Bugün Kırgızistan sınırları içinde bulunan Oş (Ûş) şehrinde doğdu. Özbek bir ailenin çocuğudur. Bazı kaynaklarda 1843’te doğduğu kaydedilirse de mezar taşında doğum tarihi olarak 1838 yazılmıştır. Babası Muhammed Sirâceddin, dedesi Hâl Muhammed Ûşî, dedesinin babası Orta Asyalı meşhur sûfî ve şair Hüveydâ Çimyânî’dir. Selâhaddin Sâkıb otuz altı yaşında dedesinin halifesi Îşân Hoca’dan, babası Sirâceddin’den ve yine muhtemelen bu dönemde hac için gittiği Hicaz’da Muhammed Mazhar Dihlevî’den Nakşibendî-Müceddidî icâzeti aldı. Kırk yaşlarına geldiğinde dedesinin 1000 civarındaki müridi kendisine bağlandı. 1892-1902 yıllarında Doğu Türkistan’ın Hoten ve Yârkend şehirlerinde yaşadı, daha sonra memleketine döndü. 1907’de büyük dedesi Hüveydâ’nın Türkçe divanının Taşkent’te basılmasını sağladı. Bu yıllarda muhtemelen bir hac yolculuğu sırasında uğradığı İstanbul’da Süleyman Hilmi Tunahan’ı müridliğe kabul etti. 13 Kasım 1910’da Oş’ta vefat etti ve Sermezar Kabristanı’na defnedildi.

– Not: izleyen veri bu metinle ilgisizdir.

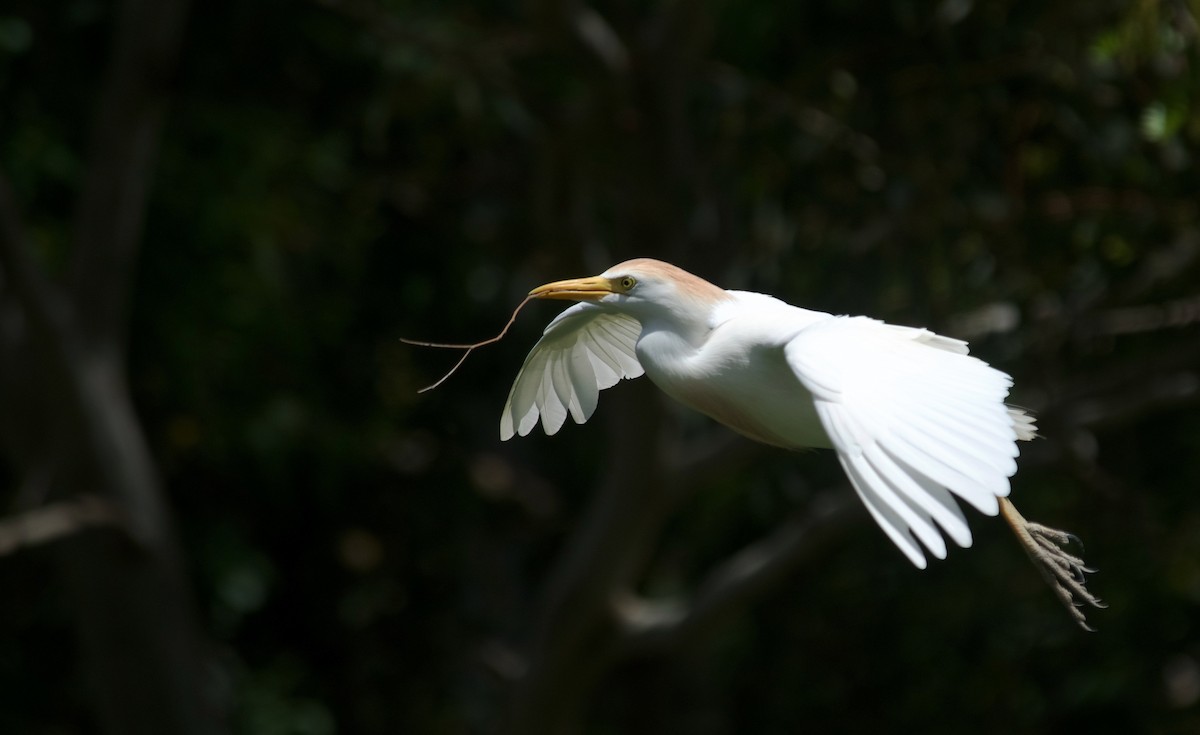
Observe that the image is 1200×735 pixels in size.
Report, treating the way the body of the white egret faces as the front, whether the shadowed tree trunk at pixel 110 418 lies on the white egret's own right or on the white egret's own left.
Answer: on the white egret's own right

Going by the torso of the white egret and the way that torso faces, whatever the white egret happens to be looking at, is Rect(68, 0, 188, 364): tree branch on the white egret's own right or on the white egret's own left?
on the white egret's own right

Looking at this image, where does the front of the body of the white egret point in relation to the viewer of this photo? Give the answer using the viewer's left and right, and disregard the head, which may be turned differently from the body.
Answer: facing the viewer and to the left of the viewer
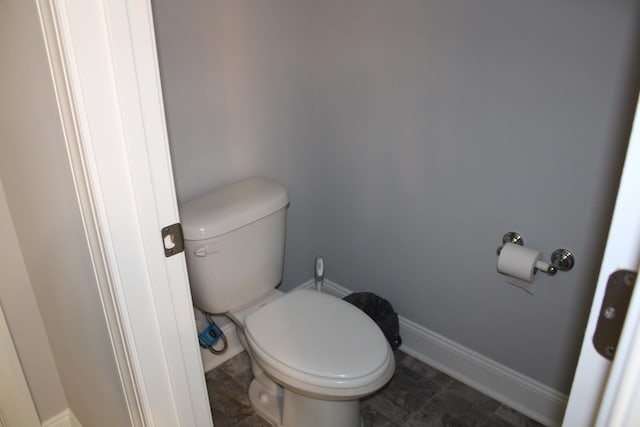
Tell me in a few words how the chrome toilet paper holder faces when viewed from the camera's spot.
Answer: facing the viewer and to the left of the viewer

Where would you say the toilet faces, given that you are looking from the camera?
facing the viewer and to the right of the viewer

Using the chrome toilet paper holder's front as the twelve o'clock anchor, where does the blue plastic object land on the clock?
The blue plastic object is roughly at 1 o'clock from the chrome toilet paper holder.

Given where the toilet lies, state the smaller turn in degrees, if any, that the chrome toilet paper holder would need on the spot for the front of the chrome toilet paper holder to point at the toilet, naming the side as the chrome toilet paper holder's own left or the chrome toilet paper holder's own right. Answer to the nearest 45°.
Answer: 0° — it already faces it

Kārî Ârif Yârkendî’nin Menbaʿu’l-esrâr adlı eserinde onun biri dedesi Mevlânâ Sirâceddin, diğeri Muhammed Mazhar Dihlevî vasıtasıyla İmâm-ı Rabbânî’ye ulaşan iki Nakşibendî-Müceddidî silsilesi kaydedilmektedir. Selâhaddin’in Şeyh Kamerüddin, Mamatcân Maksûm (Muhammed Cân Ma‘sûm) ve Raziddin Maksûm Salâhiddinov (Radıyyüddin Ma‘sûm) adındaki üç oğlundan Şeyh Kamerüddin (ö. 1938) Doğu Türkistan’da babasının halifesi sıfatıyla irşad faaliyetini devam ettirmiştir. Selâhaddin’in başka çocuklarının da olduğu bilinmektedir.

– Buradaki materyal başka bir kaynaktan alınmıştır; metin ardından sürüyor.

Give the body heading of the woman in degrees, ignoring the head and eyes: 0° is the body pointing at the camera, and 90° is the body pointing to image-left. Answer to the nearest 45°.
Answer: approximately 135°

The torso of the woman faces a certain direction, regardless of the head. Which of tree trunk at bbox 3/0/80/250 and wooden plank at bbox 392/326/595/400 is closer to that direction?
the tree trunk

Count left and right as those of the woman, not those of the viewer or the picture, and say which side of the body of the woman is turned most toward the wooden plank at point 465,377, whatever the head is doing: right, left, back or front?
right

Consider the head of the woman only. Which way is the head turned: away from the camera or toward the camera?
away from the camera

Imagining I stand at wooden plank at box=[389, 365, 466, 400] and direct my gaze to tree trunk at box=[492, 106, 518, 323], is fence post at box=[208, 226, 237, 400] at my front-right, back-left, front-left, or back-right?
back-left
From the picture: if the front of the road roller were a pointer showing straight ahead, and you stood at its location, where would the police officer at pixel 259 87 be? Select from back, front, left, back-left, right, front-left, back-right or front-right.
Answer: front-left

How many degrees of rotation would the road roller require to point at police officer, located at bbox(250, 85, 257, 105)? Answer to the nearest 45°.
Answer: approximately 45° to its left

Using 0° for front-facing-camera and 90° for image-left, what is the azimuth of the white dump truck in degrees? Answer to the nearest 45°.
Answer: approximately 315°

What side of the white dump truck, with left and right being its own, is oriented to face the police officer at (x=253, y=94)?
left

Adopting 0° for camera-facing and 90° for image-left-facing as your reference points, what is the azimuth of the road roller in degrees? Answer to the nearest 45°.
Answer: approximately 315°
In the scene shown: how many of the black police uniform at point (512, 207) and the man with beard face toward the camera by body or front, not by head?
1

Eserleri. 1. Divan. Divanın yazma bir nüshasının Oş’taki akrabalarından Tâhire Hanım’ın elinde olduğu belirtilir.
2. Ma‘mûlât-ı Sâkıbî. Müellif, müridlerin yapacağı işleri bir eserde toplamanın faydalı olacağını düşündüğü için bu eseri derlediğini ifade eder. Eserde Hüveydâ’nın nesli, sûfîlerin vazifeleri, nâfile ibadetlerin fazileti, ilim ve terbiyenin önemi, duaların özellikleri ve kabul şartları, müridlerin âdâbı gibi konular yer almakta, son bölümde de Selâhaddin Sâkıb’ın vasiyeti bulunmaktadır. Konular ele alınışı esnasında Kur’an ve hadislerin yanı sıra Mevlânâ Celâleddîn-i Rûmî, Sa‘dî-yi Şîrâzî, Hâfız-ı Şîrâzî, Molla Câmî ve Hüveydâ’nın eserlerinden alıntılar yapılmıştır. Eser, taşbaskı olarak yayımlanmıştır (Taşkent 1916).

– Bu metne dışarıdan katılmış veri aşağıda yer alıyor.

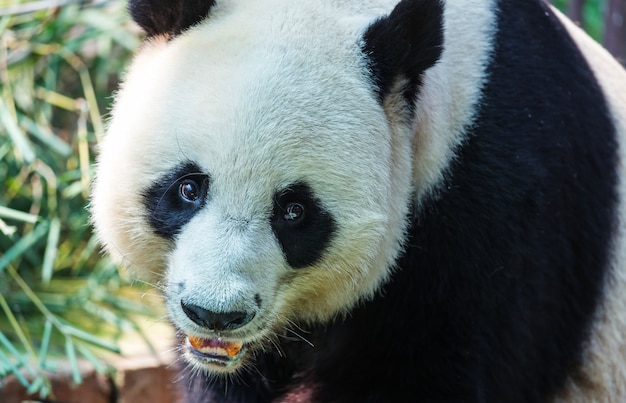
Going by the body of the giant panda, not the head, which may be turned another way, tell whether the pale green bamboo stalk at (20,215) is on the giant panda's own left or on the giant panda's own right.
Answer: on the giant panda's own right

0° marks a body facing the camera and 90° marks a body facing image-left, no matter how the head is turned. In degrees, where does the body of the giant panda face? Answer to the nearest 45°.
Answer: approximately 45°
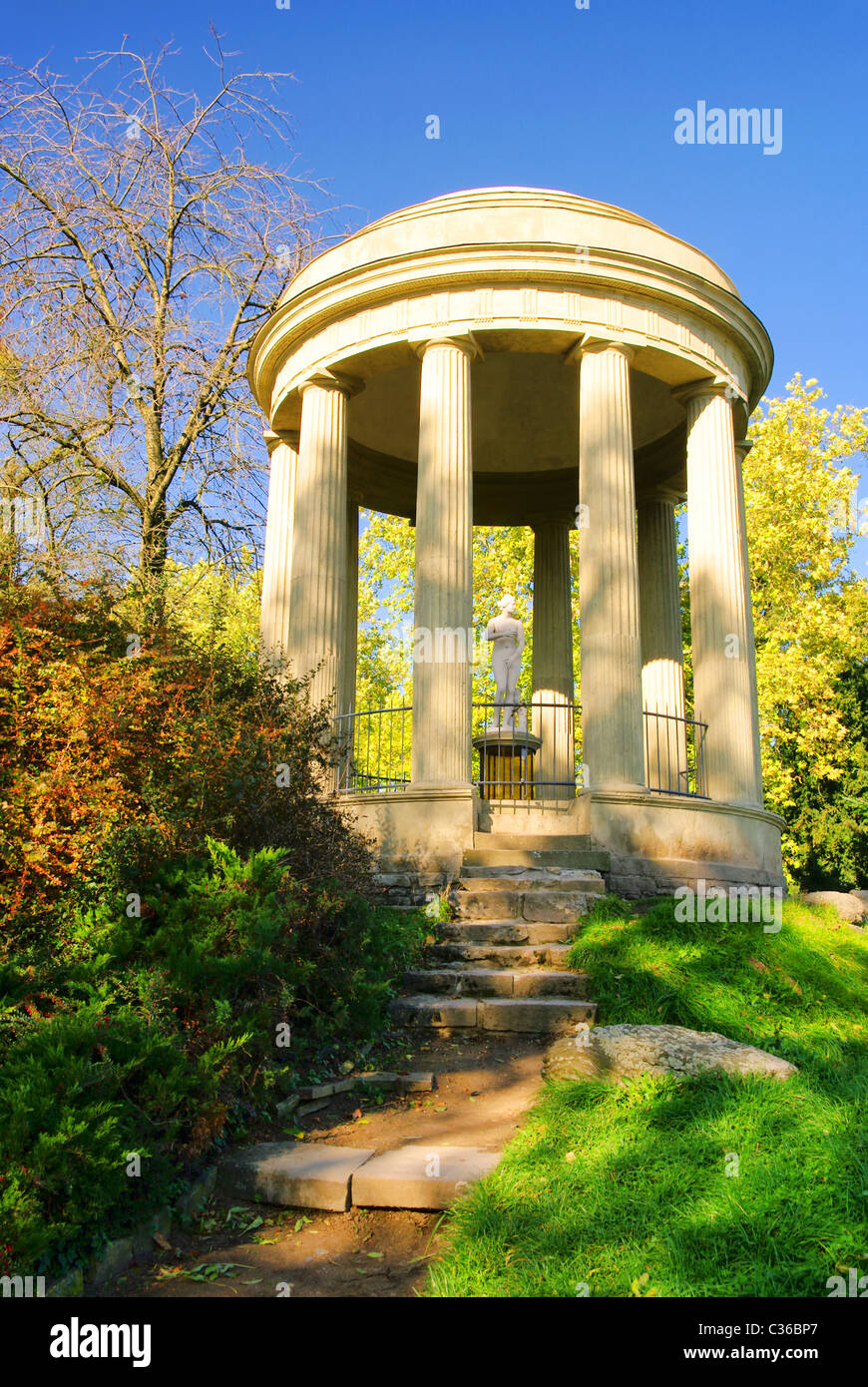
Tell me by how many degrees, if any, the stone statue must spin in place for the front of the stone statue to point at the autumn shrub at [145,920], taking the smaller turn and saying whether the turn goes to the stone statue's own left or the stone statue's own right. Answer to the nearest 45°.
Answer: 0° — it already faces it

3. Makūlât-ı Sâkıbî. Bir mukaddime ve “makūle” adını taşıyan on iki bölümden oluşan eserde bazı dinî-fıkhî meseleler ve Nakşibendiyye-Müceddidiyye tarikatı hakkında bilgi verilmektedir. Mukaddimesindeki fihristten (vr. 6b-8b) elli altı bölümden meydana geldiği anlaşılan kitabın Taşkent’teki eksik yazma nüshası (Özbekistan Fenler Akademisi Bîrûnî Şarkiyat Enstitüsü Ktp., nr. 5347) on ikinci bölümde sona ermektedir.